If Chola poetry is sometimes explicit, then in Chola sculpture the sexual nature of the gods is strongly implied rather than directly stated. It is there in the extraordinary swinging rhythm of these eternally still figures, in their curving torsos and their slender arms. The figures are never completely naked; these divine beings may embody human desire, but unlike the sculpture at Khajuraho, the Chola deities, while clearly preparing to enjoy erotic bliss, are never actually shown
in flagrante
;
their desire is permanently frozen at a point before its final consummation.
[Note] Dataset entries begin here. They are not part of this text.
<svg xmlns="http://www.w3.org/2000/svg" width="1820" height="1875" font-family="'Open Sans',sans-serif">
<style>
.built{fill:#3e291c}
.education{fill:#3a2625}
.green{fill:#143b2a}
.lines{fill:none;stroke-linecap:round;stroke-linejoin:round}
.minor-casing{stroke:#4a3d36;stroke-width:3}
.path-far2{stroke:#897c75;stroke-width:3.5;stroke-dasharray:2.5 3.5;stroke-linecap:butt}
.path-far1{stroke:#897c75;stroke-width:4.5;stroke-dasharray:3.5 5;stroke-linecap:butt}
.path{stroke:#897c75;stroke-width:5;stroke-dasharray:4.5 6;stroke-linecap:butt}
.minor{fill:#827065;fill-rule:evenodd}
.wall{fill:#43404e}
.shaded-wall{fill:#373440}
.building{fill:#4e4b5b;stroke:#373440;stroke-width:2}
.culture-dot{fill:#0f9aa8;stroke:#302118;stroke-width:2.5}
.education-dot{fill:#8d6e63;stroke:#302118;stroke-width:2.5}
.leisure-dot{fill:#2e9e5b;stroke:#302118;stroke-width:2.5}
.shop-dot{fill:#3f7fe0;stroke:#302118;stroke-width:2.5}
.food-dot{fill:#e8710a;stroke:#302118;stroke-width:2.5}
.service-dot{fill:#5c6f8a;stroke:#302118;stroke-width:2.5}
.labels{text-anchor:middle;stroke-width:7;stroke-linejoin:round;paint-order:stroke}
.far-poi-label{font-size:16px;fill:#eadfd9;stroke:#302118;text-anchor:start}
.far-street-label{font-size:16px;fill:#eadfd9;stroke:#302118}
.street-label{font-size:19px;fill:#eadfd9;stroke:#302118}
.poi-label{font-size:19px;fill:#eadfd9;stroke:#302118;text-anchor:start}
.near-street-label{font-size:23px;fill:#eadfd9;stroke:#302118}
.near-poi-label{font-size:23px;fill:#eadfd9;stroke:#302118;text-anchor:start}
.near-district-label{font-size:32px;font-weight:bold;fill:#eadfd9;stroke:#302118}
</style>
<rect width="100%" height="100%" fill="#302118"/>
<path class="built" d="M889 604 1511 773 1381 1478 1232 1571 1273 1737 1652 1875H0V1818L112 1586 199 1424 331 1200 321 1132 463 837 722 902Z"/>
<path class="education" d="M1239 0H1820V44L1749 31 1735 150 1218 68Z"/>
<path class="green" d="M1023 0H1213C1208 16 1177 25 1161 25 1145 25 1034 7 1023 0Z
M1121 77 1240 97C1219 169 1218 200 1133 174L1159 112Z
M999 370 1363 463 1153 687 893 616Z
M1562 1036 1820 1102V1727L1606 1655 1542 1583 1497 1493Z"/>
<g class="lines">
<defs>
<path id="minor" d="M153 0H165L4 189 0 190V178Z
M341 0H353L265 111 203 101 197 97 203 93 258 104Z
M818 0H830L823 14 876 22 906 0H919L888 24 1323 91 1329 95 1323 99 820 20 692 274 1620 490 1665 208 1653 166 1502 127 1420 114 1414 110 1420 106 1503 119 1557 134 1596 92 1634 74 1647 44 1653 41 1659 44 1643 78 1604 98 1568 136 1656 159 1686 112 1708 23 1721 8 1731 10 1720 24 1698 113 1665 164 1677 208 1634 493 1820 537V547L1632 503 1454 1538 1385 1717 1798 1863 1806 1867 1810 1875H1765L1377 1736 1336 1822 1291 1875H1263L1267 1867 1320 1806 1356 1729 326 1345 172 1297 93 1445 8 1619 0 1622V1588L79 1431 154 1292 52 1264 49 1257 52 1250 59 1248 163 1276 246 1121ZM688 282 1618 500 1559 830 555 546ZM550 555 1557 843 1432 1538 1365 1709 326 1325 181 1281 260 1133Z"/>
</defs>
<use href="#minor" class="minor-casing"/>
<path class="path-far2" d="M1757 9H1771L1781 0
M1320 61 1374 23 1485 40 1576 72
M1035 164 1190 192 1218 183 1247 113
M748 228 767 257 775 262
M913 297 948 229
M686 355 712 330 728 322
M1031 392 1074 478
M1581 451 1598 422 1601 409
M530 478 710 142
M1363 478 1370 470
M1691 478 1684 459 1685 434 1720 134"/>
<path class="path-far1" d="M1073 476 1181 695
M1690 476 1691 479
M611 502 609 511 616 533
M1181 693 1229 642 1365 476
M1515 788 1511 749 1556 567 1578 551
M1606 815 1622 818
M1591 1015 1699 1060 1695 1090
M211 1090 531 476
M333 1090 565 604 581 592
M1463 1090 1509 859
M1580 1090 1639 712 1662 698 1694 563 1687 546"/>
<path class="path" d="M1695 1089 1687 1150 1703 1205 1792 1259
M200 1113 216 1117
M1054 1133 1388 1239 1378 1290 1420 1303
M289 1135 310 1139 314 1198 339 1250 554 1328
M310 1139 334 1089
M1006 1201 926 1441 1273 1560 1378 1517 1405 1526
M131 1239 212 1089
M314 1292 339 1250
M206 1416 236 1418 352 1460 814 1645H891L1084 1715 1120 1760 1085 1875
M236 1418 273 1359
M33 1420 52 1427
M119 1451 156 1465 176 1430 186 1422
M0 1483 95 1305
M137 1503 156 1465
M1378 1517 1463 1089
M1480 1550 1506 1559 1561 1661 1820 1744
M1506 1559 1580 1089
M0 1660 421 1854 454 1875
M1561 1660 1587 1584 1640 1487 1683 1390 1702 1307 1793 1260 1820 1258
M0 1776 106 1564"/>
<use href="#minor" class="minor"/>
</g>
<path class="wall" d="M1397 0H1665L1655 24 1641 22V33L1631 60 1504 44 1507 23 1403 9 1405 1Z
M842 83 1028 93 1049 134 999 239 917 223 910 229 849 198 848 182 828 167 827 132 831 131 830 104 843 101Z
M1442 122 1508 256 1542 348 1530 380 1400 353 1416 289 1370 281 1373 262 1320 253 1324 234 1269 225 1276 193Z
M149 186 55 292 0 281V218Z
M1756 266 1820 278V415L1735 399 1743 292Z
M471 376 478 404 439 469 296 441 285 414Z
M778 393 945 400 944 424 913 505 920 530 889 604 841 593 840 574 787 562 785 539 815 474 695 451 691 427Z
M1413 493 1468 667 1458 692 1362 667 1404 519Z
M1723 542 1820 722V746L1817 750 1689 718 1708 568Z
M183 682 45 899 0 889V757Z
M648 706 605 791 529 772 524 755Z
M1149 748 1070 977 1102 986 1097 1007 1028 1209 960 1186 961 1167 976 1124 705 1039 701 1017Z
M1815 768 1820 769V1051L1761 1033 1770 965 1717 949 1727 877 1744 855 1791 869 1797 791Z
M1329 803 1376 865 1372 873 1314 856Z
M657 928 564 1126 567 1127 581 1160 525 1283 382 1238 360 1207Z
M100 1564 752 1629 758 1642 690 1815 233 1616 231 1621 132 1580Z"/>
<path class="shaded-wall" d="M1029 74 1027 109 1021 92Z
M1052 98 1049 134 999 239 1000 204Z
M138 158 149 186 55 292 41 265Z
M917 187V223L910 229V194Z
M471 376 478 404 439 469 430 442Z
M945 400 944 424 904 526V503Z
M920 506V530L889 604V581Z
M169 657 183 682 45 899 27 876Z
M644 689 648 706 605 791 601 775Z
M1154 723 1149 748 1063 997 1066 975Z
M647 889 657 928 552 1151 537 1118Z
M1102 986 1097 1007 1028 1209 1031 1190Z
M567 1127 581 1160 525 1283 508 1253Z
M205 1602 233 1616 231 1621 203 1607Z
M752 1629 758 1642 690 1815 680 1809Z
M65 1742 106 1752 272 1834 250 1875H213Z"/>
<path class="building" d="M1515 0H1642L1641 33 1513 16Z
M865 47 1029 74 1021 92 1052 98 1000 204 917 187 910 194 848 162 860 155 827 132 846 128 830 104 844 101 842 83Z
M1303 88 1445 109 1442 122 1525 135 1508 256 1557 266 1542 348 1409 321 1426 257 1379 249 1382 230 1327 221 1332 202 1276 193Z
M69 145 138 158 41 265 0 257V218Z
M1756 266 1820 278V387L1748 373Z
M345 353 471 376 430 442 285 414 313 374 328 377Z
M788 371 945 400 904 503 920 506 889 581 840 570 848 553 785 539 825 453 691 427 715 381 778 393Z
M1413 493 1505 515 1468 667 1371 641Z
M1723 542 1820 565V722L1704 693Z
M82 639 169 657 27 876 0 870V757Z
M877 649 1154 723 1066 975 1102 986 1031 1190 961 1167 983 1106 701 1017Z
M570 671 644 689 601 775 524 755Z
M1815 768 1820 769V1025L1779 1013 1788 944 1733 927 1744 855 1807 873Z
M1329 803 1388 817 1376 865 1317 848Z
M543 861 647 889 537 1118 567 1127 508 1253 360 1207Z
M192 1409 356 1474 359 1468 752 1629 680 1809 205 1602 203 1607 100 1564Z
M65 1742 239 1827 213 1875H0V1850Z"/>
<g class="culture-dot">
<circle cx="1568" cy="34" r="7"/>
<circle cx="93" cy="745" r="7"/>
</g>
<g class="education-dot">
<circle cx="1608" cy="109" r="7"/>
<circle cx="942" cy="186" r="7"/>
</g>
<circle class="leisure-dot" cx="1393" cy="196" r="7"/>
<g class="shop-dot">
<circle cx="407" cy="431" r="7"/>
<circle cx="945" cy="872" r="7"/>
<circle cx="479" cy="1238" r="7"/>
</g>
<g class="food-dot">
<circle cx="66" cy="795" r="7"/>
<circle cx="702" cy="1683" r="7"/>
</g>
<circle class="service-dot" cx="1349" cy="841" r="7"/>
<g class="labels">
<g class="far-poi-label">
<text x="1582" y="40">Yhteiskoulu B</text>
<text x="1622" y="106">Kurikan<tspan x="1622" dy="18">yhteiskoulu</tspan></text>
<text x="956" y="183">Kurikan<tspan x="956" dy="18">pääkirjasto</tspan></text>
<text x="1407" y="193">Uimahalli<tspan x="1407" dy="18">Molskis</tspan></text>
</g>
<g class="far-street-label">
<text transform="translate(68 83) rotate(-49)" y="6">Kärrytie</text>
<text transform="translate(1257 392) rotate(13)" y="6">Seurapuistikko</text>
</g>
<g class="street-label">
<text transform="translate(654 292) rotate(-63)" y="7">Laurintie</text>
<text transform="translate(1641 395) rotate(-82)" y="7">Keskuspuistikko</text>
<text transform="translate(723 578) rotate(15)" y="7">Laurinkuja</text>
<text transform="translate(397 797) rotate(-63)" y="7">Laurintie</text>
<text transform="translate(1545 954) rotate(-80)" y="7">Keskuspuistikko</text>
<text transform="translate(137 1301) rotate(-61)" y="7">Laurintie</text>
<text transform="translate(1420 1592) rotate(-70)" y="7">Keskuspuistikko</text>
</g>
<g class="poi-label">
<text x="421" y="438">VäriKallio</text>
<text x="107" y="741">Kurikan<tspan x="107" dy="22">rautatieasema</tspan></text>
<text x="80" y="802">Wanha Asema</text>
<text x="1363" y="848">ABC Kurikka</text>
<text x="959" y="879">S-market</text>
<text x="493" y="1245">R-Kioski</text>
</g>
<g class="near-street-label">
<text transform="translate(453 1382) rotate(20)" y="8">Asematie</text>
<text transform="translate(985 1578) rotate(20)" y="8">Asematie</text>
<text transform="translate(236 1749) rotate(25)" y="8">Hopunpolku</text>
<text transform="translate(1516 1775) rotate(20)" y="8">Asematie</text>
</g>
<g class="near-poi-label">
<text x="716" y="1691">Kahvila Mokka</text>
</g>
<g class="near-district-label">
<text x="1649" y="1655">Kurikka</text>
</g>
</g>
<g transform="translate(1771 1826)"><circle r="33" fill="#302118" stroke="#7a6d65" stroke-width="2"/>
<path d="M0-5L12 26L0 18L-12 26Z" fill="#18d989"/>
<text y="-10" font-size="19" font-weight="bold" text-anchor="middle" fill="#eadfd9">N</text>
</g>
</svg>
The distinctly sensual charge of the bronzes is not just a modern reading: devotees from the Chola period who viewed images of the gods enraptured by their consort’s beauty left inscriptions asking the deities to transfer the sensual ecstasy they experience to their less fortunate followers. There is reason to believe that some of the images of goddesses were modelled on actual Chola queens – a Parvati in the Tanjore Museum is one example – and physical grace and sexual prowess seem to have been regarded among the Cholas not as private matters, but as vital and admired attributes in both god and ruler. When the dynasty was first established in Tanjore in
AD
862, the official declaration compared the conquest of the town to the Chola monarch’s love sport: ‘He, the light of the Solar race, took possession [of the town] . . . just as he would seize by the hand his own wife who had beautiful eyes, graceful curls, a cloth covering her body, in order to sport with her.’ What was true of rulers was also true of the gods, and there are many
bhakti
devotional poems apparently inspired by the feelings of a poet-devotee lost in an intense sensual-spiritual swoon before the beauty of an idol in a temple:

 

So my mind touches the lotus feet of Ranga’s Lord,

Delights in his fine calves, clings

To his twin thighs and, slowly,

Rising, reaches

The navel.

 

It stops for a while on his chest,

Then, after climbing

His broad shoulders,

Drinks the nectar of his lovely face.

 

Hinduism has always held that there are many paths to God. Yet for many centuries there has been a central tension between the ascetic and the sensual. The poet-prince Bhartrihari of Ujjain, who probably lived in the fourth century
AD
, oscillated no fewer than seven times between the rigours of monastic renunciation and the abandon of the courtly sensualist. ‘There are two paths,’ he wrote. ‘The devotion of the sage, which is lovely because it overflows with the nectarous waters of the knowledge of truth’ and ‘the lusty undertaking of touching with one’s palm that hidden part in the firm laps of lovely limbed women, with great expanses of breasts and thighs’.